Estas cerimônias ofereciam uma explicação sobre o que acontecia depois da vida.

A experiência da iniciação e transmissão de um conhecimento “escondido” através de uma tradição e doutrinas forneceu recursos aos iniciados para enfrentar esses tranes angustiantes.

Com isso, vencia-se "o supersticioso", entendido como um beato dominado por um medo obsessivo pela religião, que procura acalmar as suas preocupações, procurando nos intérpretes de sonhos, adivinhos, ou os augures a que Deus ou deusa lhe deve suplicar.

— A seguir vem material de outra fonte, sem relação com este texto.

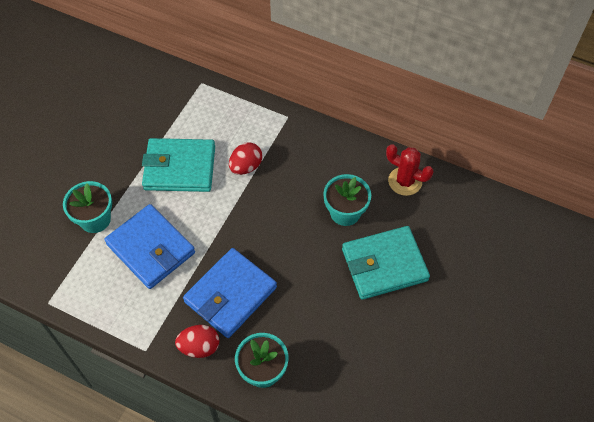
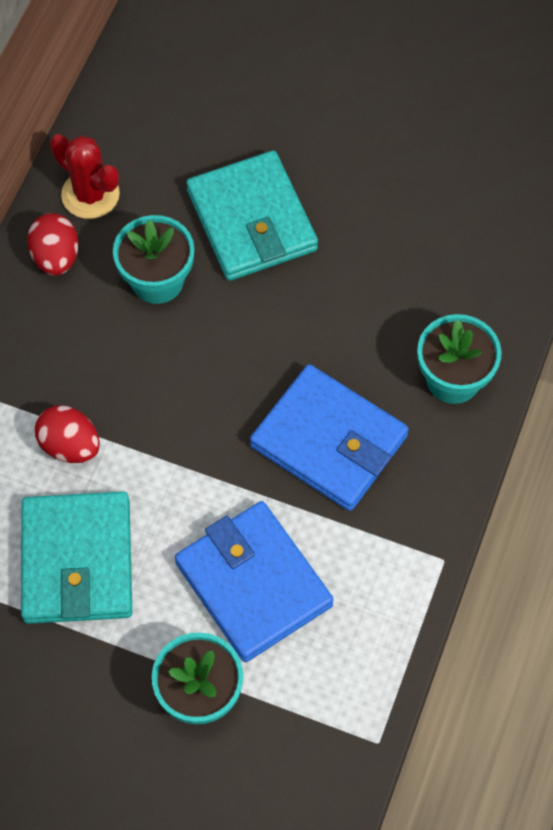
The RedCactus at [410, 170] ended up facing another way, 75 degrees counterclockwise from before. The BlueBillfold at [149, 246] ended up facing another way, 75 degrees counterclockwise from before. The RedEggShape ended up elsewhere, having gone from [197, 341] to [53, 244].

Segundo o mito órfico, o mal tem a ver com a origem do homem. Zeus comete um incesto com sua mãe Rea, identificada com Démeter, e tem como filha Perséfone, com a qual tem outro filho chamado Dionísio, filho nascido de um duplo incesto, pelo que afinal era filho, neto e meio irmão de Zeus.

Isso fazia Dionísio uma espécie de alter ego de Zeus e permitia que Ele sucedesse a si mesmo.

Dionísio recebeu de seu pai o poder divino quando ainda era criança. Hera, que odiava esta criança, instiga os Titãs, irmãos de Cronos e pertencentes a uma geração primordial de deuses (mas privados dos poderes), a atacá-lo.

Eles matam o deus crianças e para fazer desaparecer os rastos do crime, desmembram-no, cozinham-no e devoram-no.

Mas Zeus descobre o que aconteceu e furioso, fulmina os Titãs com o raio.

Da mistura do fogo do raio, das cinzas de Dionísio e do sangue dos titãs com a terra em que eles caíram, surgem os humanos.

A destruição dos Titãs acaba com o mal no âmbito divino, mas este fica em ruínas nos seus sucessores, os seres humanos.

Este mito tem as seguintes consequências:

1) O homem é dual: Terra de onde vem o corpo (soma) mortal e corruptível e em parte divino pelos Titãs e Dionísio, de onde deriva a alma (psique) que é imortal e divina.

2) A alma por sua vez tem o bem de Dionísio e o mal que vem dos Titãs. Por isso, o mal não é um elemento exterior, mas faz parte da própria natureza do ser humano.

3) O mal afecta principalmente a alma, e esta por ser imortal, o mal que se realiza afeta tanto esta vida como a vida do Além.

4) O mal surge pelos titãs, mas deste mal original derivam “males” de tipo diferente.

5) A alma deve ser libertada desse componente criminoso e do mal. A libertação é feita por meio do sofrimento e da purificação ritual, para que o castigo se cumpra nesta vida, para que a alma possa ser libertada da prisão ou sepulcro da carne e da realidade material, assim se possa livrar da metempsicose que é a transmigração da alma do outro mundo para este e deste corpo para outro, até que as culpas se expirem suas culpas, e alcançar a reintegração ao estado divino original.

Por tudo o que foi dito podemos dizer, que o mal não pertence apenas a este mundo, pois é algo próprio da alma imortal.

É por isso que o mal e os castigos que correspondem a estes são dados na alma.

A morte não comporta uma libertação sem antes se libertar do mal por meio da purificação, que nos livrará do mal e das suas terríveis punições no outro mundo (Hades) após as quais o homem terá que reencarnar, até alcançar o objetivo de se libertar definitivamente.